Upon conclusion of those trials it's hoped that QUiPP will better manage the likelihood of high-risk, pre-term birth as well as those with symptoms that may point premature uterine activity, one sign that a baby might be planning to pop out before its due date. Here's where it gets complicated. Sometimes the latter group showing those symptoms wind up not delivering, despite the red flags.
QUiPP is designed to determine those unpredictable outcomes by taking into account such variables as birth history, cervical measurements, and levels of fibronectin, a substance that bonds the uterine lining with the amniotic sac. Calculating that information presumably determines the likelihood of a premature birth, which then provides physicians and hospital care workers a time window of when delivery is likely to take place.

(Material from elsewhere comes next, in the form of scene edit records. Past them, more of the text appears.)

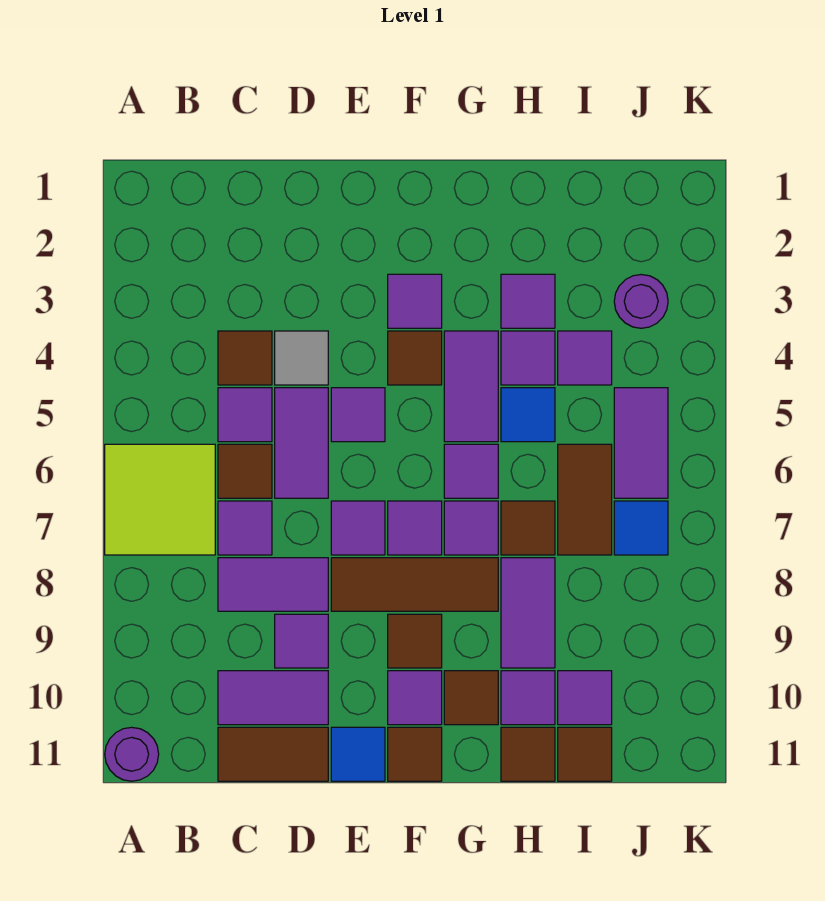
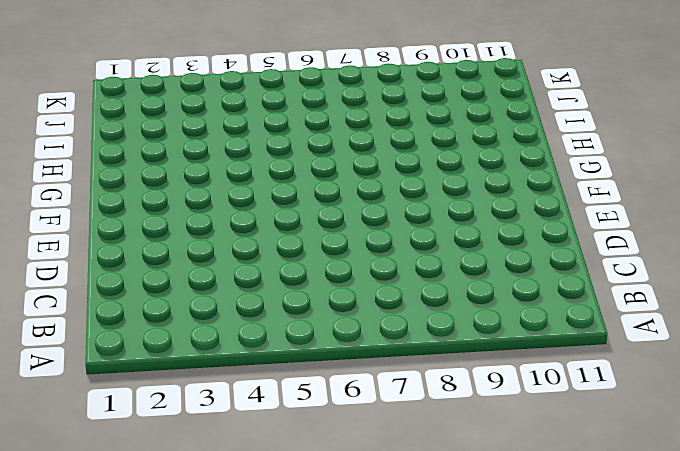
none -> lime 2x2 tile [105,444,215,555]
none -> purple 1x1 round brick [105,727,159,781]
none -> brown 1x1 tile [218,331,272,385]
none -> purple 1x1 tile [218,388,272,442]

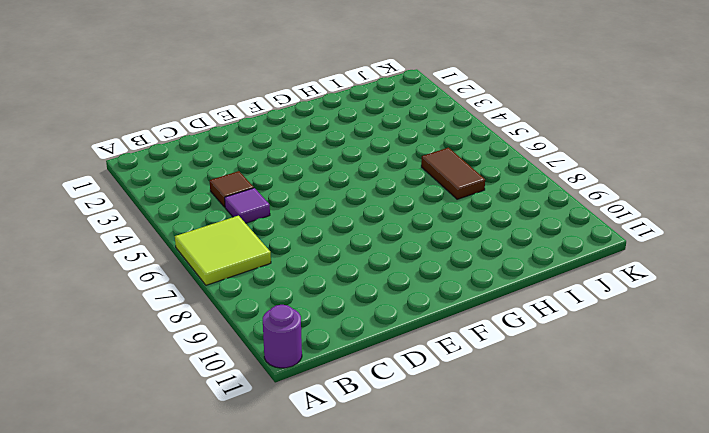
none -> brown 1x1 tile [218,444,272,498]
none -> purple 1x1 tile [218,501,272,555]
none -> purple 1x2 tile [218,558,328,611]
none -> purple 1x2 tile [218,671,328,725]

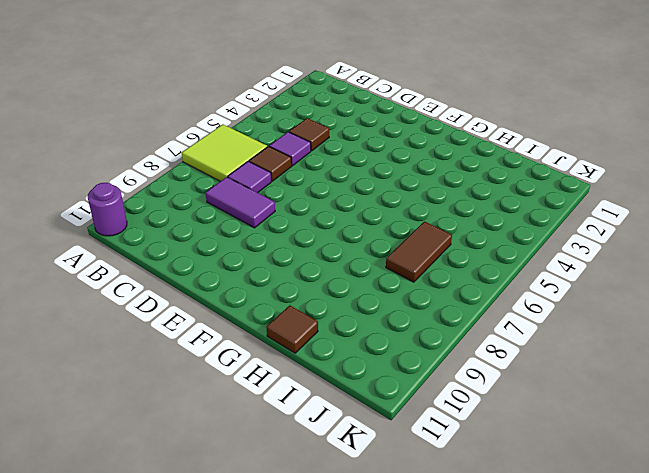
none -> purple 1x2 tile [218,671,328,725]
none -> brown 1x2 tile [218,727,328,781]
none -> grey 1x1 tile [275,331,328,385]
none -> purple 1x2 tile [275,388,328,498]

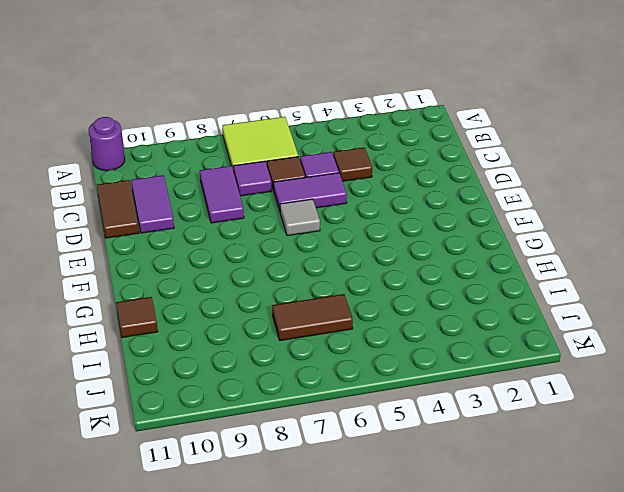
grey 1x1 tile [280,199,320,236] -> grey 1x1 tile moved to [275,331,328,385]
none -> purple 1x1 tile [275,614,328,668]
none -> purple 1x1 tile [331,388,385,442]
none -> purple 1x1 tile [331,501,385,555]
none -> brown 1x3 tile [331,558,498,611]

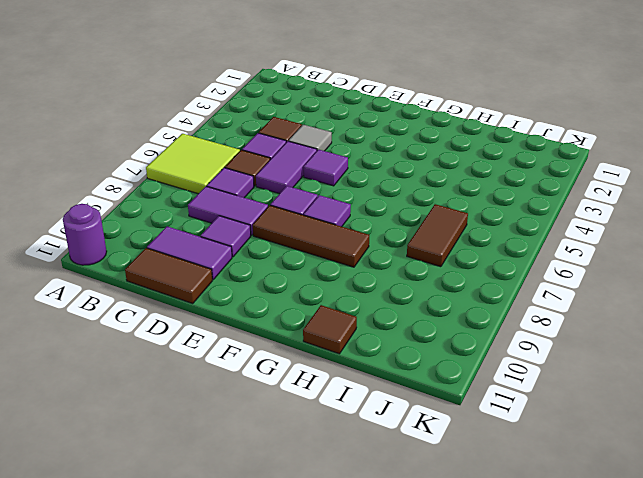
none -> blue 1x1 tile [331,727,385,781]
none -> purple 1x1 tile [388,274,442,328]
none -> brown 1x1 tile [388,331,442,385]
none -> brown 1x1 tile [388,614,442,668]

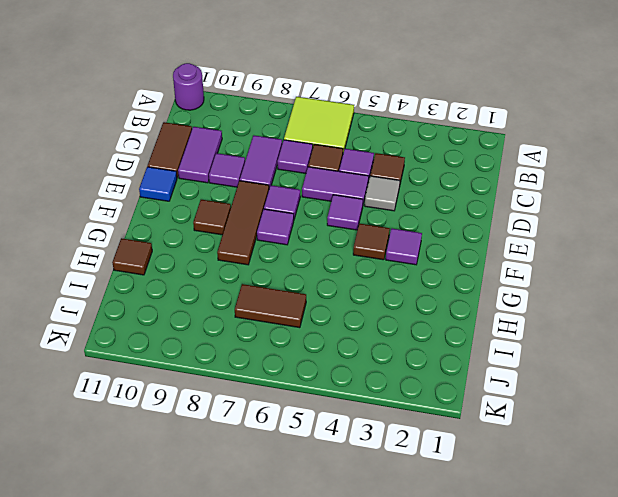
none -> purple 1x1 tile [388,671,442,725]
none -> brown 1x1 tile [388,727,442,781]
none -> purple 1x2 tile [444,331,498,442]
none -> purple 1x1 tile [444,444,498,498]

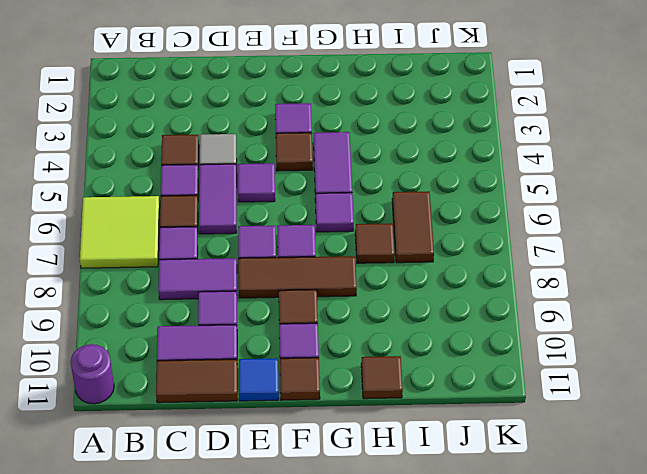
none -> purple 1x1 tile [444,501,498,555]
none -> brown 1x1 tile [444,671,498,725]
none -> purple 1x1 tile [501,274,555,328]
none -> purple 1x1 tile [501,331,555,385]

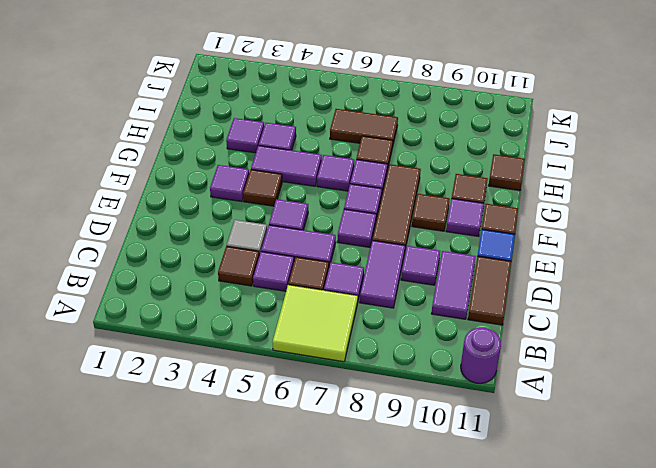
none -> blue 1x1 tile [501,388,555,442]
none -> purple 1x2 tile [501,558,555,668]
none -> purple 1x1 tile [501,671,555,725]
none -> purple 1x1 tile [558,331,612,385]

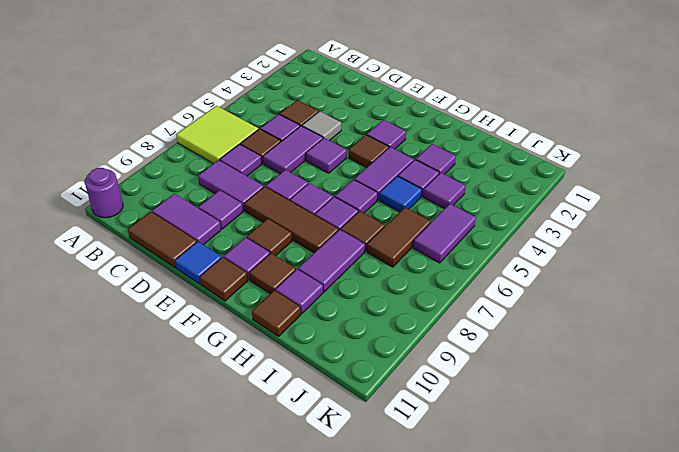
none -> purple 1x1 tile [558,671,612,725]
none -> brown 1x1 tile [558,727,612,781]
none -> purple 1x1 round brick [614,275,668,328]
none -> blue 1x1 tile [614,501,668,555]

Once approved, QUiPP's benefits are not only medically beneficial, but could cut costs in the U.K.'s healthcare system. Getting a more accurate reading on delivery lowers the potential for a dicey birth, and thus decreases hospital stays as well as decreases the need for medications like corticosteroids, injections administered to maintain the baby's development in case it's born premature.
The app also might help ensure the likelihood of safer births, considering that the UK experiences roughly 60,000 premature births annually, and these can often be dangerous.
But most importantly, QUiPP can help reduce stress levels among mothers who constantly worry about being in a risky situation, such as their baby entering the world ahead of schedule. Peace of mind goes a long way towards having a healthy baby.